▸ REQUIRED WORK: Copy the listing below letter for letter, passing over each picture.

══ INPUT

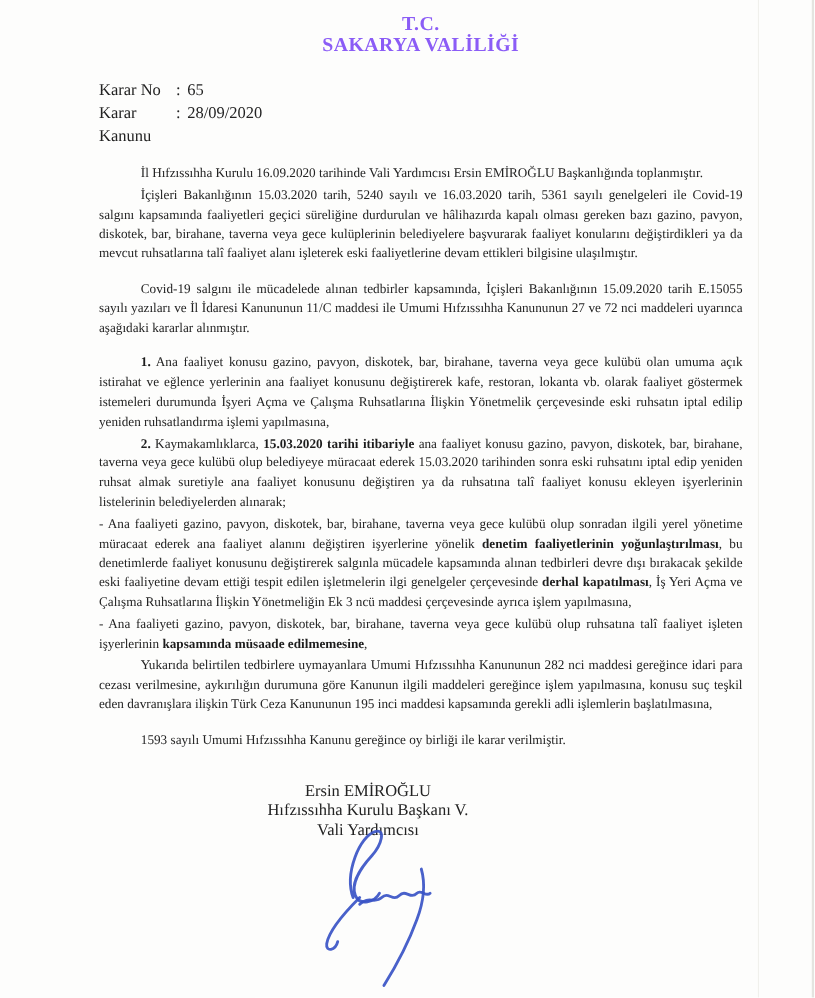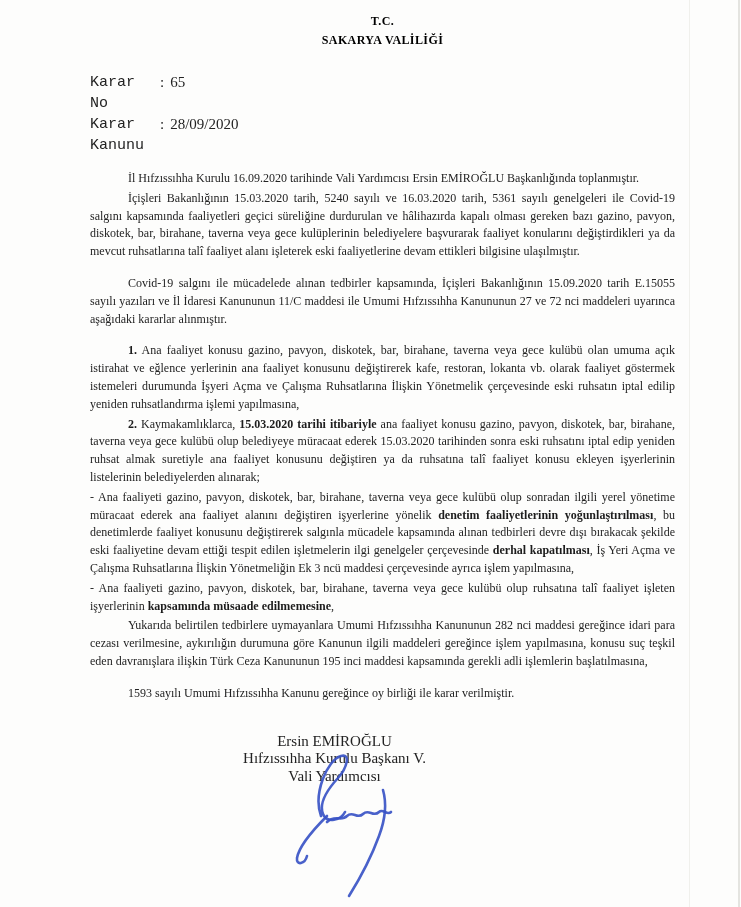--- a/index.html
+++ b/index.html
@@ -17,29 +17,29 @@
   .content {
     position: absolute;
     left: 90px;
     top: 12px;
     width: 585px;
   }
 
   .doc-header {
     text-align: center;
     font-weight: bold;
-    font-size: 12px;
+    font-size: 18px;
     line-height: 19px;
     letter-spacing: 0.4px;
-    color: #000000;
+    color: #8b5cf6;
   }
 
   .meta { margin-top: 22px; font-size: 15px; line-height: 21px; }
   .meta-row { display: flex; }
-  .meta-label { width: 70px; font-family: Liberation Mono, monospace; }
+  .meta-label { width: 70px; }
   .meta-sep { margin-right: 6px; }
 
   .doc-body {
     margin-top: 14px;
     font-size: 12px;
     line-height: 17.8px;
     text-align: justify;
   }
   .para { margin: 2px 0 0 0; }
   .para.indent { text-indent: 38px; }

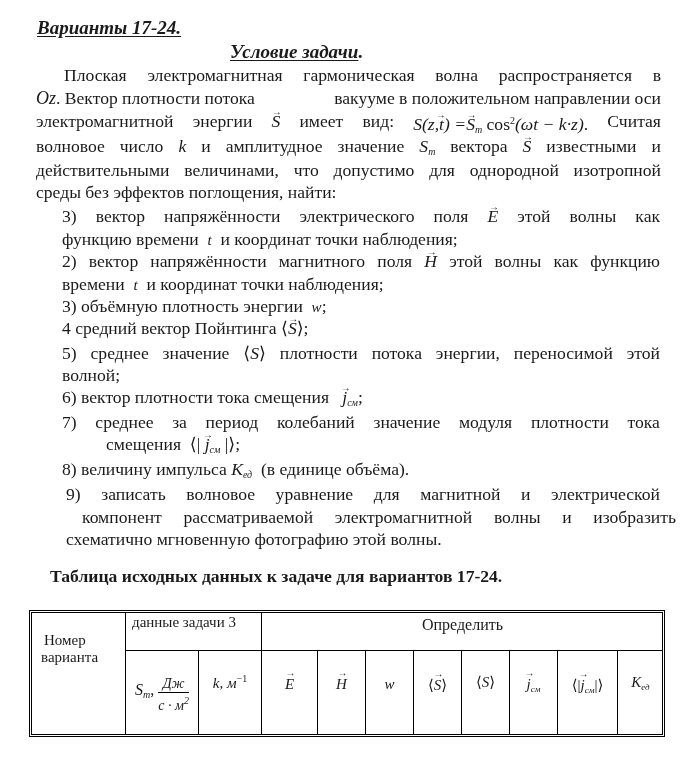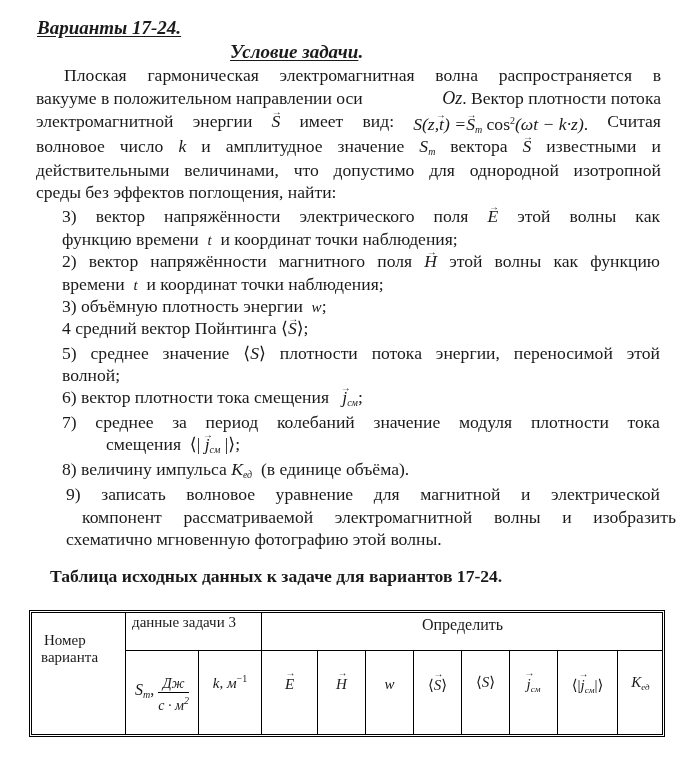--- a/index.html
+++ b/index.html
@@ -46,31 +46,31 @@
 </style>
 </head>
 <body>
 
 <div class="abs h1">Варианты 17-24.</div>
 <div class="abs h2"><span class="u">Условие задачи</span><span>.</span></div>
 
 <div class="para line" style="top:64px; left:64px; width:597px;">
   <div class="just" id="intro-l1">
       <span>Плоская</span>
+      <span>электромагнитная</span>
       <span>гармоническая</span>
-      <span>электромагнитная</span>
       <span>волна</span>
       <span>распространяется</span>
       <span>в</span>
     </div>
 </div>
 <div class="para line" style="top:87px;">
   <div class="just">
+    <span><span class="m" style="font-size:18px;">Oz</span><span>. Вектор плотности потока</span></span>
     <span>вакууме в положительном направлении оси</span>
-    <span><span class="m" style="font-size:18px;">Oz</span><span>. Вектор плотности потока</span></span>
   </div>
 </div>
 <div class="para line" style="top:110px;">
   <div class="just">
     <span>электромагнитной</span>
     <span>энергии</span>
     <span class="m vec">S</span>
     <span>имеет</span>
     <span>вид:</span>
     <span><span class="m vec">S(z,t) = </span><span class="m vec">S</span><sub class="s">m</sub> <span>cos</span><sup class="s">2</sup><span class="m">(ωt − k·z)</span><span>.</span></span>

════

▸ TASK ANSWER:
--- a/index.html
+++ b/index.html
@@ -17,29 +17,29 @@
   .content {
     position: absolute;
     left: 90px;
     top: 12px;
     width: 585px;
   }
 
   .doc-header {
     text-align: center;
     font-weight: bold;
-    font-size: 12px;
+    font-size: 18px;
     line-height: 19px;
     letter-spacing: 0.4px;
-    color: #000000;
+    color: #8b5cf6;
   }
 
   .meta { margin-top: 22px; font-size: 15px; line-height: 21px; }
   .meta-row { display: flex; }
-  .meta-label { width: 70px; font-family: Liberation Mono, monospace; }
+  .meta-label { width: 70px; }
   .meta-sep { margin-right: 6px; }
 
   .doc-body {
     margin-top: 14px;
     font-size: 12px;
     line-height: 17.8px;
     text-align: justify;
   }
   .para { margin: 2px 0 0 0; }
   .para.indent { text-indent: 38px; }

--- a/index.html
+++ b/index.html
@@ -46,31 +46,31 @@
 </style>
 </head>
 <body>
 
 <div class="abs h1">Варианты 17-24.</div>
 <div class="abs h2"><span class="u">Условие задачи</span><span>.</span></div>
 
 <div class="para line" style="top:64px; left:64px; width:597px;">
   <div class="just" id="intro-l1">
       <span>Плоская</span>
+      <span>электромагнитная</span>
       <span>гармоническая</span>
-      <span>электромагнитная</span>
       <span>волна</span>
       <span>распространяется</span>
       <span>в</span>
     </div>
 </div>
 <div class="para line" style="top:87px;">
   <div class="just">
+    <span><span class="m" style="font-size:18px;">Oz</span><span>. Вектор плотности потока</span></span>
     <span>вакууме в положительном направлении оси</span>
-    <span><span class="m" style="font-size:18px;">Oz</span><span>. Вектор плотности потока</span></span>
   </div>
 </div>
 <div class="para line" style="top:110px;">
   <div class="just">
     <span>электромагнитной</span>
     <span>энергии</span>
     <span class="m vec">S</span>
     <span>имеет</span>
     <span>вид:</span>
     <span><span class="m vec">S(z,t) = </span><span class="m vec">S</span><sub class="s">m</sub> <span>cos</span><sup class="s">2</sup><span class="m">(ωt − k·z)</span><span>.</span></span>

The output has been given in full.